Introduction
Let’s explore some of the advanced monitoring capabilities of 5×9 Lightweight Monitoring System (LMS).
Our previous blog post compared the Raspberry Pi 4 and Raspberry Pi 5 Single Board Computers (SBCs), focusing solely on WiFi performance. If you missed that post or want to refresh your memory, please visit the following link.
This blog post extends the discussion from the previous entry on our wired and WiFi network testing environment, shifting focus to comprehensive monitoring at remote sites offering both wired and WiFi access, such as offices or hotels.
A key question is what should be monitored to detect problems and pinpoint the root cause. The 5×9 approach, which utilizes the LMS, organizes monitoring into layers: network, services, and applications. The network layer purely focuses on IP transport performance, such as TWAMP, network bandwidth and ICMP. Services like DHCP, Radius, and DNS are essential for facilitating network connections and ensuring application functionality. Meanwhile, applications such as HTTP, Speedtest, and YouTube rely on both the network and service layers to operate effectively. Additionally, whenever possible, we will also collect historical non-performance data to aid in future troubleshooting and correlation analyses. To achieve this, we will use the WiFi RadioScan module to collect historical snapshots of WiFi radio conditions.
Test setup
Test network, Probe and Probe Management
The test is conducted in a real home network environment based on Mikrotik equipment. Raspberry Pi 5 SBC is used as a Probe both for wired and wireless measurements. All test network and RPi5 HW details are described in the previous blog.
- RPi5 Probe setup
- WiFi interface
- WiFi client role
- 1GE interface
- Wired client role
- Network Bandwidth server
- TWAMP reflector
- Probe management
- WiFi interface
The 5×9 LMS is used for test creation, schedule definition, test execution, measurement data collection, alerting, and performance metrics visualizations.
Used LMS modules
In total, 12 LMS modules are used for site monitoring across both Ethernet and WiFi probe interfaces. There are two functional types of LMS modules: the connectivity framework and the measurement modules.
Connectivity modules
The connectivity framework modules are responsible for establishing the connections required to execute measurements. Multiple types are supported, and generally, these can be divided into Wired (Ethernet, VPN, PPPoE), Wireless (WiFi), and Mobile (2G/3G/4G/5G, NB-IoT) frameworks.
Two connectivity framework modules are used:
- Ethernet – connects to wired Ethernet network (VLAN, IP address, …) and executes measurement modules
- WiFi – Connects to WiFi network (SSID, encryption, passes through Captive Portal) and executes measurement modules
It is important to note that the connectivity framework modules operate as totally independent entities. This independence enables parallel test executions across different framework modules or measurements that are, as in this case, directed from WiFi to a wired Probe interface (TWAMP and Network Bandwidth).
Measurement Modules
Measurement modules are dedicated pieces of software designed to perform a single type of measurement, such as DNS, TWAMP, HTTP or VoLTE
10 Measurement Modules are used to provide an exhaustive overview of site performance:
Network
- TWAMP – Two Way Active Monitoring Protocol, reports Round Trip Delay, Jitter and Loss, client responder based
- comes in as two separate modules for maximal control (TWAMP Client and Reflector)
- Network Bandwidth – reports TCP and UDP connection BW performance, client responder based
- comes in as two separate modules for maximal control (Network BW Client and Server)

Goals:
1. Decide whether each statement agrees with the blog post on site monitoring. Answer yes or no, and quote the words from the post that settle it.
(a) A Raspberry Pi 5 serves as the Probe for both wired and wireless measurements.
(b) Ten LMS modules in total are used for site monitoring.
(c) DNS belongs to the network layer.
2. Copy word for word the lines of the records starting with the line that contains "order: Malvales" and ending after the line that contains "collector number: 2209".
The text and the records come from separate sources.

Given data:
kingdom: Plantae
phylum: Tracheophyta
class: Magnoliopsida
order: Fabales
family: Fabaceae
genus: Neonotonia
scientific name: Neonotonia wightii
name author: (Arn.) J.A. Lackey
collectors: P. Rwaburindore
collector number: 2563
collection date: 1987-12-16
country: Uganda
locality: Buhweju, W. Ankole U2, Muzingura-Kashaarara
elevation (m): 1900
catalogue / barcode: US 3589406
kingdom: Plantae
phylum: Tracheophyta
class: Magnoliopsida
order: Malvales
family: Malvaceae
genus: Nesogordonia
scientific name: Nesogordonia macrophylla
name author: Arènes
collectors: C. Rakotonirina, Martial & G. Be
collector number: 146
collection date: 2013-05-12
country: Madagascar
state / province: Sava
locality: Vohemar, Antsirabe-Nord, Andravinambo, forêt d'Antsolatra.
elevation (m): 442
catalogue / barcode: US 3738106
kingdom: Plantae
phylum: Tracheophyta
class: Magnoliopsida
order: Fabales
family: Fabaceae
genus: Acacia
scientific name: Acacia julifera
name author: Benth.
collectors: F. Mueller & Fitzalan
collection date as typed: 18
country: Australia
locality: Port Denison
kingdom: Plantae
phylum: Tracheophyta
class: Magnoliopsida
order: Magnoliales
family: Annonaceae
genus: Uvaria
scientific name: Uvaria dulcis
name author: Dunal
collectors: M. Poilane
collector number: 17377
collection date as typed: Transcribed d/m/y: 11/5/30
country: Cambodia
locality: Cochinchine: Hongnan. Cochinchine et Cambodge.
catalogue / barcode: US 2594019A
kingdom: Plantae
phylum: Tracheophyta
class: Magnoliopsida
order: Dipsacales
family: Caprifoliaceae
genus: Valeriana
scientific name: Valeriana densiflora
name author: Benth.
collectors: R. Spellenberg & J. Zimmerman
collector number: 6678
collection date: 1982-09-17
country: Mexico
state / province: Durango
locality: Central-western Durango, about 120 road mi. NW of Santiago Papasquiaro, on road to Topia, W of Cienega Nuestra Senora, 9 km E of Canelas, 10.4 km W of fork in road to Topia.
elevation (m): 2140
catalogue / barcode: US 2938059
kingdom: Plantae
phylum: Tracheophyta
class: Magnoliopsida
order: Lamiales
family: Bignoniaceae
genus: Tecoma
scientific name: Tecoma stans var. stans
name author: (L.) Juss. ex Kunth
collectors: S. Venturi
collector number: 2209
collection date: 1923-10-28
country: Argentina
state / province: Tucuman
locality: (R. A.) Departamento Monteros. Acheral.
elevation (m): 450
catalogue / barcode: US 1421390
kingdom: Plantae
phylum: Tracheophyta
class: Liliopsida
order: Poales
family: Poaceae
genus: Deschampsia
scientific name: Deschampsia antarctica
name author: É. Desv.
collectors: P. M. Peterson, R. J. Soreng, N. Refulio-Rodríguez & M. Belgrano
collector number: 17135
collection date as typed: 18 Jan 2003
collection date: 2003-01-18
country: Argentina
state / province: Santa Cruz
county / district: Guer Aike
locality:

Results of the tasks:
1.
(a) Yes: "Raspberry Pi 5 SBC is used as a Probe both for wired and wireless measurements."
(b) No: "In total, 12 LMS modules are used for site monitoring across both Ethernet and WiFi probe interfaces."
(c) No: "Services like DHCP, Radius, and DNS are essential for facilitating network connections and ensuring application functionality."

2.
order: Malvales
family: Malvaceae
genus: Nesogordonia
scientific name: Nesogordonia macrophylla
name author: Arènes
collectors: C. Rakotonirina, Martial & G. Be
collector number: 146
collection date: 2013-05-12
country: Madagascar
state / province: Sava
locality: Vohemar, Antsirabe-Nord, Andravinambo, forêt d'Antsolatra.
elevation (m): 442
catalogue / barcode: US 3738106
kingdom: Plantae
phylum: Tracheophyta
class: Magnoliopsida
order: Fabales
family: Fabaceae
genus: Acacia
scientific name: Acacia julifera
name author: Benth.
collectors: F. Mueller & Fitzalan
collection date as typed: 18
country: Australia
locality: Port Denison
kingdom: Plantae
phylum: Tracheophyta
class: Magnoliopsida
order: Magnoliales
family: Annonaceae
genus: Uvaria
scientific name: Uvaria dulcis
name author: Dunal
collectors: M. Poilane
collector number: 17377
collection date as typed: Transcribed d/m/y: 11/5/30
country: Cambodia
locality: Cochinchine: Hongnan. Cochinchine et Cambodge.
catalogue / barcode: US 2594019A
kingdom: Plantae
phylum: Tracheophyta
class: Magnoliopsida
order: Dipsacales
family: Caprifoliaceae
genus: Valeriana
scientific name: Valeriana densiflora
name author: Benth.
collectors: R. Spellenberg & J. Zimmerman
collector number: 6678
collection date: 1982-09-17
country: Mexico
state / province: Durango
locality: Central-western Durango, about 120 road mi. NW of Santiago Papasquiaro, on road to Topia, W of Cienega Nuestra Senora, 9 km E of Canelas, 10.4 km W of fork in road to Topia.
elevation (m): 2140
catalogue / barcode: US 2938059
kingdom: Plantae
phylum: Tracheophyta
class: Magnoliopsida
order: Lamiales
family: Bignoniaceae
genus: Tecoma
scientific name: Tecoma stans var. stans
name author: (L.) Juss. ex Kunth
collectors: S. Venturi
collector number: 2209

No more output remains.